Supplied text: Begin

I tried my best to come up with an answer but I failed. I would really appreciate if someone can help me with this:
Question: To carry a suitcase on an airplace, the length + width + height must be less than or equal to $ 62$ in. Assuming that height is fixed, show that the maximum volume is $ V = h(31-\frac{1}{2}h)^2 .$
Based on that, I did the following: $$l+w+h = 62$$ $$l+w = 62 - h$$
$$V = lwh$$ $$dV = dl(lwh) + dw(lwh) +dh(lwh)$$ $$dV = wh + lh + 0$$ $$dV = h(l+w)$$ $$dV = h(62-h)$$
I dont know what else to do after this...Any suggestions recommendation is greatly appreciated!
$\endgroup$ 14 Answers
$\begingroup$We want to express the volume as a function of a single variable. Since $h$ is a constant, that variable can be either $l$ or $w$. Let's use $w$.
We are given that $l + w + h = 62~\text{in}$. Hence, $l = 62~\text{in} - h - w$. Substituting $62~\text{in} - h - w$ for $l$ in the equation $V = lwh$ yields $$V(w) = (62~\text{in} - h - w)wh = (62~\text{in})wh - wh^2 - w^2h$$ Differentiating with respect to $w$, while remembering that $h$ is a constant, yields $$V'(w) = (62~\text{in})h - h^2 - 2wh$$ Setting the derivative equal to $0$ and solving for $w$ yields $$w = 31~\text{in} - \frac{h}{2}$$ Since $h > 0$, $$V''(w) = -2h < 0$$ Thus, the function has a relative maximum at $w = 31~\text{in} - \dfrac{h}{2}$ by the Second Derivative Test.
When $w = 31~\text{in} - \dfrac{h}{2}$, then $$l = 62~\text{in} - h - w = 62~\text{in} - h - \left(31~\text{in} - \frac{h}{2}\right) = 31~\text{in} - \frac{h}{2}$$ Thus, the maximum volume of the suitcase is $$V = lwh = \left(31~\text{in} - \frac{h}{2}\right)\left(31~\text{in} - \frac{h}{2}\right)h = \left(31~\text{in} - \frac{h}{2}\right)^2h$$
$\endgroup$ $\begingroup$$$l+w+h=62$$ Therefore, $L+w=62-h$. In order to maximise the volume, the area enclosed by the rectangle, $l\times w$ should be maximum and thus, $l=w$. Therefore we may write: $2w=62-h$, or, $w=31-\frac1 2 h$. Now substitute this in the equation for total volume, $V=lwh=(31-\frac 1 2 h)^2h$.

Supplied text: End
Source information: Begin

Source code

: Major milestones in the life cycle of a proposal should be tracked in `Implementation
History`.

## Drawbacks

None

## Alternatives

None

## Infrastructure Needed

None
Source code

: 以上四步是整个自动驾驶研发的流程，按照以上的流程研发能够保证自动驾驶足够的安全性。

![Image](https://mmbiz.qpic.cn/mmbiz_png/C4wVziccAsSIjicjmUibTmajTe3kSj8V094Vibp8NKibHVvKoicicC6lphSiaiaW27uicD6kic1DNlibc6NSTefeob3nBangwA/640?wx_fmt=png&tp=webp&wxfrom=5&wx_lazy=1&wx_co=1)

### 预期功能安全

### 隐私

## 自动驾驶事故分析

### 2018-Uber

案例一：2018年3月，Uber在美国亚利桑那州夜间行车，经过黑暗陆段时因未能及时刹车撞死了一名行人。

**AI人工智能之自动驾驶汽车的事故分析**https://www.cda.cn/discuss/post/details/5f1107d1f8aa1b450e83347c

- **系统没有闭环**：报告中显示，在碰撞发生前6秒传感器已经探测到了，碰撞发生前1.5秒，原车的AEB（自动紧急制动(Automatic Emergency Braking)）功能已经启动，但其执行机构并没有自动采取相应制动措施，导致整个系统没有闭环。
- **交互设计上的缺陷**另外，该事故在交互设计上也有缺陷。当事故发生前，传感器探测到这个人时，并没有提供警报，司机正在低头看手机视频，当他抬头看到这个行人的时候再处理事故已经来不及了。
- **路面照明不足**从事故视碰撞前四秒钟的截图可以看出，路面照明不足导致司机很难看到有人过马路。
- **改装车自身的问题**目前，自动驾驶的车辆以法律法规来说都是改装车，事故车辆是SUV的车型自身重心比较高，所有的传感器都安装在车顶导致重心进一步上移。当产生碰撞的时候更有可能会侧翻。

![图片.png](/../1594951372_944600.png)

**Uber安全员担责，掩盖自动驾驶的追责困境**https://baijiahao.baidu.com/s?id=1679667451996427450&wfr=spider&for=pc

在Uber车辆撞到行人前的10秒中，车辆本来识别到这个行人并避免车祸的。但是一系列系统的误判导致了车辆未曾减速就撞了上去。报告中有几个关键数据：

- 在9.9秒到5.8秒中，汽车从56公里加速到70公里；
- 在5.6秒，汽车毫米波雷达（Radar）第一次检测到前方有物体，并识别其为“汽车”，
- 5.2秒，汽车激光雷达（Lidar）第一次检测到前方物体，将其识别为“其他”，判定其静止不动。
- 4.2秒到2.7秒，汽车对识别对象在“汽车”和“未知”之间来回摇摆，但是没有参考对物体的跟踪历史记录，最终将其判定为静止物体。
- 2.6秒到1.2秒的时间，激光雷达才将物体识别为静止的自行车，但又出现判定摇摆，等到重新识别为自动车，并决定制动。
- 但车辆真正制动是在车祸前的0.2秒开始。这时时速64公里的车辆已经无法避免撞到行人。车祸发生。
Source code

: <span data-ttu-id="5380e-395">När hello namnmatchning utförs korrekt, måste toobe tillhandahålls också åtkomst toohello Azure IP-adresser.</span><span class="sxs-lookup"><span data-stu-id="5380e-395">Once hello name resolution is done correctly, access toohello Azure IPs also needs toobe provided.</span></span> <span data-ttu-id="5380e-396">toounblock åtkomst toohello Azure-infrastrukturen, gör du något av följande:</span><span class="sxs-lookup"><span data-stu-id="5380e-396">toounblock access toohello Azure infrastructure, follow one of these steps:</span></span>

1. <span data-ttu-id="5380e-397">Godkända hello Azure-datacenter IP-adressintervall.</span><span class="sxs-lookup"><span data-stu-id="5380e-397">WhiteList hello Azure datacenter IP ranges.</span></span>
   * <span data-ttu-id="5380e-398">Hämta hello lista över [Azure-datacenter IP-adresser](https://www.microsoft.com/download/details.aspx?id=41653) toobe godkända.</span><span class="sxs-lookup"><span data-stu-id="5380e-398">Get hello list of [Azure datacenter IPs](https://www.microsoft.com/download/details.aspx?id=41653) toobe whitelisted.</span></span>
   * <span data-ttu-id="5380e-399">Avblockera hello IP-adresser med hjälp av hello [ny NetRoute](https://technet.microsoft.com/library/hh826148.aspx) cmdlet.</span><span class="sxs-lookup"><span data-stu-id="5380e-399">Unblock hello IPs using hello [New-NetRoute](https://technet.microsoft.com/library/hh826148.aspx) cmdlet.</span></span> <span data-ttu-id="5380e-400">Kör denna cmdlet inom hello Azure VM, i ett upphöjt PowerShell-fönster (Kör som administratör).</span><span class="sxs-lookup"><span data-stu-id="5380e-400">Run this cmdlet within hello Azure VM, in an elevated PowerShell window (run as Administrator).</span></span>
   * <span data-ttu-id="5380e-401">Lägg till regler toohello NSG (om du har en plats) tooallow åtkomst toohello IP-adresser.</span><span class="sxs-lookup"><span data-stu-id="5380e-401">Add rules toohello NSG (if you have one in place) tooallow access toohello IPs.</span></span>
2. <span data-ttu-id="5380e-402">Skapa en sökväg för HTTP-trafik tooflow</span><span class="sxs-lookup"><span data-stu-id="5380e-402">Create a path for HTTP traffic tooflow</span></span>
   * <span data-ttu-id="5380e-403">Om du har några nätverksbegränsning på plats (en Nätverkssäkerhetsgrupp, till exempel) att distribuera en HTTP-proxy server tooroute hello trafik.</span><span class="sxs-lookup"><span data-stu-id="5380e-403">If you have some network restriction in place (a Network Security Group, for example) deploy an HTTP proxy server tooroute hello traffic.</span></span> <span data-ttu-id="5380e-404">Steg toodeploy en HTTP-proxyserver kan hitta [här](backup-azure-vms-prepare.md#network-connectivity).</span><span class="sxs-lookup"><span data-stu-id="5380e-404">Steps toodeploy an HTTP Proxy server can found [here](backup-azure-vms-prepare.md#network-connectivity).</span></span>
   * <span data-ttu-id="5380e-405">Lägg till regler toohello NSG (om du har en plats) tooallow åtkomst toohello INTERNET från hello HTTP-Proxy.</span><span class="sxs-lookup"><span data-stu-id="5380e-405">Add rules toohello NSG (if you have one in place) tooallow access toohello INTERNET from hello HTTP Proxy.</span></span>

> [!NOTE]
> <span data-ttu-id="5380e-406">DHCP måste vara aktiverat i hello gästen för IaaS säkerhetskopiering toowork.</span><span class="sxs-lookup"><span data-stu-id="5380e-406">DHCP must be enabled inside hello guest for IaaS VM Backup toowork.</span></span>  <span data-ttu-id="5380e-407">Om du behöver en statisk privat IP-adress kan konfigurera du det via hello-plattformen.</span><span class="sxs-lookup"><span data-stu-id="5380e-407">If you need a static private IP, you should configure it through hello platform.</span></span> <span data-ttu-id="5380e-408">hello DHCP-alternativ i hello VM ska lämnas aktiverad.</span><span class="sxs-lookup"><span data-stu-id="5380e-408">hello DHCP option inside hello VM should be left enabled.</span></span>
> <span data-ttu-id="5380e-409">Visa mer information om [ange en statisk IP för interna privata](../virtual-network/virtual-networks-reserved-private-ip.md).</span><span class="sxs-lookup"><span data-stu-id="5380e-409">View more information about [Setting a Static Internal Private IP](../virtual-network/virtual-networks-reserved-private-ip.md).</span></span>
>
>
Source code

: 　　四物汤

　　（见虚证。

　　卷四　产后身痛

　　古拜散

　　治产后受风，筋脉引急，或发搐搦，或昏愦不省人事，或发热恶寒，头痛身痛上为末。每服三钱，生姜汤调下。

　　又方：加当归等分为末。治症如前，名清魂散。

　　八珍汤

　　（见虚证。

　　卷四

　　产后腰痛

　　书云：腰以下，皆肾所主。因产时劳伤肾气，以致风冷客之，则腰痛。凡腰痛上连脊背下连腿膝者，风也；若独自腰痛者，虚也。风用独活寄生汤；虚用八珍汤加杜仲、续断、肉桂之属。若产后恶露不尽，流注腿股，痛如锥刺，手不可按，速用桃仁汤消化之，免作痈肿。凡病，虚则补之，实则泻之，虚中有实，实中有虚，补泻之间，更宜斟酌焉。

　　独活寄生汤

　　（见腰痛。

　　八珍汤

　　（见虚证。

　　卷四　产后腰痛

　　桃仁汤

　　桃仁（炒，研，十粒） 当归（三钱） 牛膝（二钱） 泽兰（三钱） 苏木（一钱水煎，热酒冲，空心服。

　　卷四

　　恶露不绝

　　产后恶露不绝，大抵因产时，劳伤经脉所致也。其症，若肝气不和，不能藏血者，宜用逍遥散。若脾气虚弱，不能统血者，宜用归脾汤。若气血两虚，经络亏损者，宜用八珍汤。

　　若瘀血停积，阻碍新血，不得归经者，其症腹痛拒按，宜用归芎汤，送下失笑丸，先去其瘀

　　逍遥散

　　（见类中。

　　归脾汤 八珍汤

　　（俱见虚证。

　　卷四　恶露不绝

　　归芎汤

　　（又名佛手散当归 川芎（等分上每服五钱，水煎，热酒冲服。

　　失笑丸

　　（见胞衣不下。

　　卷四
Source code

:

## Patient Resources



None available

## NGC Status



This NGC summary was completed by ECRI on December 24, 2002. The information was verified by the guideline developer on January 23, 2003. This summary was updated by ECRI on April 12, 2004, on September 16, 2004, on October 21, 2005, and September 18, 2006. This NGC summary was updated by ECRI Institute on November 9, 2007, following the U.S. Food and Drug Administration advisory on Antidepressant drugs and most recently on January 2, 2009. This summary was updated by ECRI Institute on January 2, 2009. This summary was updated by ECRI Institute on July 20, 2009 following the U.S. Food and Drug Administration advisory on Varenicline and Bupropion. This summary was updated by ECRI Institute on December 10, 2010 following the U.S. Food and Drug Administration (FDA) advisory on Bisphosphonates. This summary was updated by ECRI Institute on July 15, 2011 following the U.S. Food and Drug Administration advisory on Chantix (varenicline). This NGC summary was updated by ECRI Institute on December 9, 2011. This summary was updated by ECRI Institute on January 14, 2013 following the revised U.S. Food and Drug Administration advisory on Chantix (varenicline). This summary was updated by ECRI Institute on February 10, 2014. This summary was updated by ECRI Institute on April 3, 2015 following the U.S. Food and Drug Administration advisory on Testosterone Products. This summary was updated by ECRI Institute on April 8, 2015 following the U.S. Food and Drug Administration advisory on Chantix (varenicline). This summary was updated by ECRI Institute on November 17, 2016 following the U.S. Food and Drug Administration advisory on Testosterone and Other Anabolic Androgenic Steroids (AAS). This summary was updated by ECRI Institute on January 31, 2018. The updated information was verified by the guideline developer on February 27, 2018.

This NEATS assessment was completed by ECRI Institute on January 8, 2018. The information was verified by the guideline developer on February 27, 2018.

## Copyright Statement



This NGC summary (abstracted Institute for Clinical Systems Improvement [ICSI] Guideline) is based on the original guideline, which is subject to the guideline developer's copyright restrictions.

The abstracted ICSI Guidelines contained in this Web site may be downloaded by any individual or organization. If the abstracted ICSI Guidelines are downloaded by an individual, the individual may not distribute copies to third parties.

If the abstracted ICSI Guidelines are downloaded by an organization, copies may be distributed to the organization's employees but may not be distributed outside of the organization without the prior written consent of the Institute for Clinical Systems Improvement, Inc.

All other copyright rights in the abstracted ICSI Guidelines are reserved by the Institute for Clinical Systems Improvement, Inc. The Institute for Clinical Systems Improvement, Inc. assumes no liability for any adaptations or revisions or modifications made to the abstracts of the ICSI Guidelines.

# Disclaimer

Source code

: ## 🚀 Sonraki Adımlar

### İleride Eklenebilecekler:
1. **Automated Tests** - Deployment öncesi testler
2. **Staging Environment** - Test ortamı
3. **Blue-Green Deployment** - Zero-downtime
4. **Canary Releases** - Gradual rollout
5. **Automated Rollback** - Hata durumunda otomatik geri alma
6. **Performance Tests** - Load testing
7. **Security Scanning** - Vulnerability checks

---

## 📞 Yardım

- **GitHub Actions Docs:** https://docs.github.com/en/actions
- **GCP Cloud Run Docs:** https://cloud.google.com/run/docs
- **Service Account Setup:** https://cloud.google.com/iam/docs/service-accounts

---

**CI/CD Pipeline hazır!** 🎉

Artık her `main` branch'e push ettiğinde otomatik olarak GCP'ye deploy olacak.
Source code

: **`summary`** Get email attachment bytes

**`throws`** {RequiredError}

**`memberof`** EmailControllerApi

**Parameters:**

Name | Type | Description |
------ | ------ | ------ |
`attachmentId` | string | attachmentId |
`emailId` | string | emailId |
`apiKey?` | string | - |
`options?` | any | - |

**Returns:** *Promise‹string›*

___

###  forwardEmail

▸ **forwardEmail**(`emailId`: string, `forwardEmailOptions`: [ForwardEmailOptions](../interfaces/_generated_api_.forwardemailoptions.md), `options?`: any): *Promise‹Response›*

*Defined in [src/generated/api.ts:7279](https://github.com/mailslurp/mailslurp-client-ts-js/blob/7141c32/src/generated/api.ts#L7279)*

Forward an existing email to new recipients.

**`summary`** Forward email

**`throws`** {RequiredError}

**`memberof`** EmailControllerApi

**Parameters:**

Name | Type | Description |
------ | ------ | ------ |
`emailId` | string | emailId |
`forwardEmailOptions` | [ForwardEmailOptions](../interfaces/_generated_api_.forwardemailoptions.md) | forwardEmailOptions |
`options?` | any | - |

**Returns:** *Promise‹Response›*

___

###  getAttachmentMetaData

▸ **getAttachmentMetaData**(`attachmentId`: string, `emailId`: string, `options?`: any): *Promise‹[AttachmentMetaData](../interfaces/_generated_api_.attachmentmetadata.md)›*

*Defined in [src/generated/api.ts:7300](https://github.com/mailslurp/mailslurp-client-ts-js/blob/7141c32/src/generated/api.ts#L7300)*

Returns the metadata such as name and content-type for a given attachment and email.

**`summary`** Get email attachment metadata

Source information: End

**Required tasks**:
1. In the suitcase volume thread, which test does the first answer use to confirm that the function has a relative maximum?
2. In the suitcase volume thread, list the suitcase dimensions whose sum must be less than or equal to 62 in.
3. Extend the suitcase volume thread from the point where it stops.

**Outputs in order**:
1. The Second Derivative Test.

2. Length, width, and height.

3.
QED.
$\endgroup$ $\begingroup$Using Cauchy-Schwarz inequality
$ l+w+h = 62$
$l+w = 62-h$
$(l^2+w^2)(1^2+1^2) \geq (l+w)^2$
$2(l^2+w^2) \geq (l+w)^2$
$2((l+w)^2-2lw) \geq (l+w)^2$
$2(l+w)^2-4lw \geq (l+w)^2$
$(l+w)^2 \geq 4lw$
since $ lw = \frac{V}{h} $
$(62-h)^2 \geq \frac{4V}{h}$
$h(62-h)^2 \geq 4V$
$ V \leq h(31-\frac{1}{2}h)^2$
$\endgroup$ $\begingroup$Hint
To maximise the volume at fixed height you have to maximise the section of the suitcase. In this case it has to be either rectangular of square: in any case you can construct a square with the same area as a rectangle. Square section is very much easier to work with.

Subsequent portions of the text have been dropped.